A proposta apresentada para a Kepler Weber mudou de patamar neste fim de semana — e isso, por si só, já diz muito.
Saiu de cena a ideia de dois preços. Entrou uma oferta única: R$ 11 por ação para todos, mais R$ 1 adicional condicionado a contingências judiciais antigas, que podem se resolver ao longo de até dez anos. É uma simplificação clara. E também um movimento típico de quem quer reduzir ruído político e aumentar as chances de aprovação.
Do ponto de vista financeiro, a proposta é difícil de ignorar.
Relatórios independentes apontavam valor justo ao redor de R$ 9,50 por ação. A oferta base de R$ 11 embute prêmio relevante. O R$ 1 extra é opcional — pode virar dinheiro, pode virar nada — mas o que realmente importa é o preço cheio à vista.
Para o acionista, é uma saída com prêmio acima do valuation técnico. Para quem precisa decidir, isso pesa.
Dilema
O Conselho aprovou. Falta a Trígono. Falta Werner Roger, sócio fundador da gestora.
E aqui está o ponto humano da história. Werner gosta da Kepler. Construiu posição relevante. A independência da companhia sempre foi parte da tese: foco, agilidade, engenharia própria, proximidade com o cliente. A empresa funciona bem sozinha.
Mas também enfrenta limites naturais de escala. Crescer exige capital, integração global, musculatura industrial. A GPT — controladora da GSI — quer liderar a América Latina no setor. Para ela, a aquisição é estratégica. Para a Kepler, é abrir mão da autonomia.
Se a Trígono disser não, o negócio pode cair. E o papel pode voltar para níveis mais próximos do valuation técnico. Se disser sim, entrega prêmio imediato ao cotista — mas fecha um ciclo e encerra a independência.
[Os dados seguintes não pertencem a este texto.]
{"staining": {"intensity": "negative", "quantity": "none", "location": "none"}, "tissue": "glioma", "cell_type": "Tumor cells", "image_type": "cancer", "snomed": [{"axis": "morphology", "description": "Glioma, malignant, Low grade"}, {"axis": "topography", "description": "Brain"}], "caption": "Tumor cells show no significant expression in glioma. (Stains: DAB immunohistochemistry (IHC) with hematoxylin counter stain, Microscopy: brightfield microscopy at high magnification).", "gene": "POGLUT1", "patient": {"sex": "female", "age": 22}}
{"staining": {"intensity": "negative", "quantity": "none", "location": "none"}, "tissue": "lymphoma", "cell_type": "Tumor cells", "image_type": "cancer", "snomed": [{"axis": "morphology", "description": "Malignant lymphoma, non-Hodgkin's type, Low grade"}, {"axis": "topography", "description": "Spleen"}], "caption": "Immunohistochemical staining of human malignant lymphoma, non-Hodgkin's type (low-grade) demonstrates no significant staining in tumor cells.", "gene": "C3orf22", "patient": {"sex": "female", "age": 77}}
É o tipo de decisão que mistura planilha com convicção.
E a saída da bolsa?
Se a operação for concluída, a Kepler pode sair do Novo Mercado da B3 e eventualmente fechar capital.
Para minoritários, isso elimina upside futuro.
Para o comprador, simplifica integração.
Para quem acredita na tese de longo prazo da empresa independente, é o fim de uma história.